Dukungan partai politik juga menjadi faktor penting dalam pencalonan perempuan di Pilkada. Partai-partai mulai lebih terbuka terhadap kandidat perempuan, terutama jika mereka memiliki basis dukungan yang kuat di komunitas lokal atau membawa potensi kemenangan besar. Namun, tidak dapat dipungkiri bahwa perempuan calon kepala daerah seringkali masih menghadapi tantangan internal dalam mendapatkan dukungan penuh dari partai, karena struktur politik yang masih didominasi laki-laki.
6. Tantangan yang Dihadapi Calon Perempuan
Meskipun demikian, tantangan bagi perempuan yang maju di Pilkada Sultra tetap ada. Masih ada sejumlah hambatan sosial dan budaya yang mengakar dalam masyarakat, seperti stereotip yang menganggap perempuan kurang mampu memimpin. Selain itu, praktik politik uang, persaingan yang tidak sehat, dan struktur patriarki dalam dunia politik membuat banyak perempuan kesulitan untuk bersaing secara setara.
Tantangan lain adalah soal sumber daya. Banyak perempuan calon kepala daerah yang kesulitan mengakses sumber daya kampanye yang sama dengan calon laki-laki, baik dari segi finansial maupun jaringan politik. Di beberapa kasus, calon perempuan seringkali terpaksa bergantung pada dukungan tokoh laki-laki yang memiliki pengaruh, sehingga menciptakan ketergantungan yang melemahkan independensi mereka sebagai pemimpin.

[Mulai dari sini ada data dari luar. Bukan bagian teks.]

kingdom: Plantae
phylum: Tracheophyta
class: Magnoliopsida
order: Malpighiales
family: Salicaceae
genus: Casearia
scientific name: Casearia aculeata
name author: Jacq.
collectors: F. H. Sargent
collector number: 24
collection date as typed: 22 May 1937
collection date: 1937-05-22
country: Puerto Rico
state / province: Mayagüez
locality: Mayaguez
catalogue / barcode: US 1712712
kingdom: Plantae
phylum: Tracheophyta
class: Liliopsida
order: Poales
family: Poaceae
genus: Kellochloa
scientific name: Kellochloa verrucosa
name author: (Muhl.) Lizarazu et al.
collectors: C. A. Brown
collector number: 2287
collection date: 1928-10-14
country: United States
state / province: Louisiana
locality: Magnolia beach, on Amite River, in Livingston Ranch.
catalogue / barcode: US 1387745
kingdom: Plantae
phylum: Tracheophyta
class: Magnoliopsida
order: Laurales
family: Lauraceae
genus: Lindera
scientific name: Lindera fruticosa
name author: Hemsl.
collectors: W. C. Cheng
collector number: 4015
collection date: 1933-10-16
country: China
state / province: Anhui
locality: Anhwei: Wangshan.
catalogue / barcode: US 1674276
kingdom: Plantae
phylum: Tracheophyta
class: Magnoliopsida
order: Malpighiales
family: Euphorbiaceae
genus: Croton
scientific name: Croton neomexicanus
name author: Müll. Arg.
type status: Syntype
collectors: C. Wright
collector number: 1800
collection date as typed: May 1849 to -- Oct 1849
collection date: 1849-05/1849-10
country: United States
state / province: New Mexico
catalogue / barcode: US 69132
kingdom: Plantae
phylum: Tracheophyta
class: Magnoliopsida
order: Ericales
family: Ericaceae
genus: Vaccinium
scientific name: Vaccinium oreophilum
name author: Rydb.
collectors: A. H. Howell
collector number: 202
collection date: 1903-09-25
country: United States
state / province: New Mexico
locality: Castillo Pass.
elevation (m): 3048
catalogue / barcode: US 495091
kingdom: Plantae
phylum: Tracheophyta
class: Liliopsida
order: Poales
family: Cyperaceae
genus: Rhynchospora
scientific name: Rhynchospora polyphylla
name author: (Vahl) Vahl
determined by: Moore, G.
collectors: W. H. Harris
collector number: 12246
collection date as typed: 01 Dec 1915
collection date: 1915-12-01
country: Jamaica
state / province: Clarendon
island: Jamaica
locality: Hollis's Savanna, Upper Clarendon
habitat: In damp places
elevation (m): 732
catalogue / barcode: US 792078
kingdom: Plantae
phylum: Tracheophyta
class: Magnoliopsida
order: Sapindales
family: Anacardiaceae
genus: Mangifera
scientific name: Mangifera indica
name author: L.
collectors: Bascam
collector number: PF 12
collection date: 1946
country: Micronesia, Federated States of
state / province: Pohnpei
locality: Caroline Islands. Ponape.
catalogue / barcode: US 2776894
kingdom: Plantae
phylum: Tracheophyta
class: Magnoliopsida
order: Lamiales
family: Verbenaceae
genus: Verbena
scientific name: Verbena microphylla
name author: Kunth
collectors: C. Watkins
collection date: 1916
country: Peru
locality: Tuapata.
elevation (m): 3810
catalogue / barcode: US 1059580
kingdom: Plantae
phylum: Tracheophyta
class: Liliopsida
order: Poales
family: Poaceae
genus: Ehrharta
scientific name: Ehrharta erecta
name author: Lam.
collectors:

7. Harapan dan Potensi Masa Depan
Secara keseluruhan, fenomena meningkatnya calon perempuan di Pilkada Sultra memberikan harapan bagi penguatan representasi perempuan di kancah politik daerah. Jika didukung dengan kebijakan yang lebih proaktif serta peningkatan dukungan dari partai politik, perempuan calon kepala daerah dapat memberikan dampak signifikan terhadap kebijakan publik di daerah mereka.
Dalam jangka panjang, keterlibatan perempuan yang lebih besar dalam Pilkada diharapkan dapat membawa perubahan dalam gaya pemerintahan, dengan fokus pada kebijakan yang lebih inklusif, pro-rakyat, dan berorientasi pada kesejahteraan sosial. Selain itu, keberhasilan perempuan dalam memenangkan Pilkada dapat memberikan inspirasi bagi generasi perempuan berikutnya untuk terus berpartisipasi dalam politik, menciptakan siklus perubahan yang berkelanjutan di Sulawesi Tenggara maupun di seluruh Indonesia.